None of which is to say that fediverse-style federation is necessarily superior to the structural relations that define Bluesky. I'm sure some of your reading this see the appeal of what ATproto is built to afford. The point is that they ARE, in substantive ways, different, and that reducing them both to fediverse obscures one of the most fundamental of those differences—not just in arguments about interoperability between them, but also simply for assessing the operations of each.
in reply to L. Rhodes

Bit of a post-script: I don't think it would be unfair to characterize the way Bluesky structures relations as "anarcho-capitalist."

"Anarcho" in view of the radical autonomy it strives to give individual users on the network.

"Capitalist" in that the organization of the basic functionality around costly indexing servers makes capital accumulation essential to the operation of the network as a whole.

Anarchocapitaliverse is a mouthful, though. Gotta be a better name than that.

in reply to L. Rhodes

This article presents a pretty interesting example of how people's relative familiarity with Mastodon leads us to describe Bluesky in terms of federated decentralization, even when that's misleading: https://techcrunch.com/2024/02/14/bluesky-and-mastodon-users-are-having-a-fight-that-could-shape-the-next-generation-of-social-media/

Federated decentralization can, in fact, lead to separate networks, as happened here when our part of the fediverse mass defederated from far right servers. You'd have to stand up an entire second infrastructure to make ATproto work that way.

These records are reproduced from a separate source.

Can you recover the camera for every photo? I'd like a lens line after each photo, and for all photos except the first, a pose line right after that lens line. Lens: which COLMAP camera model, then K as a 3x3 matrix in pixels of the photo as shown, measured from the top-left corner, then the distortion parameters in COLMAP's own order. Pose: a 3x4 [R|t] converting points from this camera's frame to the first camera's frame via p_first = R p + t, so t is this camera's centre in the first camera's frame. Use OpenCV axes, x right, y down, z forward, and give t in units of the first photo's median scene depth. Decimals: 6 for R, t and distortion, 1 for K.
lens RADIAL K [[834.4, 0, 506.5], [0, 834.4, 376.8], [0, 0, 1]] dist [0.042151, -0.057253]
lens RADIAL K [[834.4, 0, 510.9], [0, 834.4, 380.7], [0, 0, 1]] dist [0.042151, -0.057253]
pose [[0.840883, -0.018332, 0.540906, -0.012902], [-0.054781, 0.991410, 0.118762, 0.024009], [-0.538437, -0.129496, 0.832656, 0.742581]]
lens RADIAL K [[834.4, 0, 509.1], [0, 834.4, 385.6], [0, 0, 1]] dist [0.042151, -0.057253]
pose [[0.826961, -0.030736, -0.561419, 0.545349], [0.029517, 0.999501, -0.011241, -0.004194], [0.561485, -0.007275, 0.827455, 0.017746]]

This entry was edited (2 months ago)
in reply to L. Rhodes

So given all of the above, does #Threads qualify as fediverse? Certainly not yet, but how about once it rolls out full "interoperability"? The honest answer is: I don't know. If they had launched using AP natively, I'd say "yes" outright—not that using AP is a requirement for federation, but embracing AP signals an embrace of federation as a structural relation. The devil is in the details, but what Meta has talked about so far sounds a lot like federating with AP-based servers, so maybe.
in reply to L. Rhodes

Let me take another stab at putting a name to the differences…

A network where direct exchange between autonomous peer servers is governed by (at least tacit) mutual agreement is FEDERATED.

A network where exchange between peer servers passes indirectly via a non-peer third party is MEDIATED.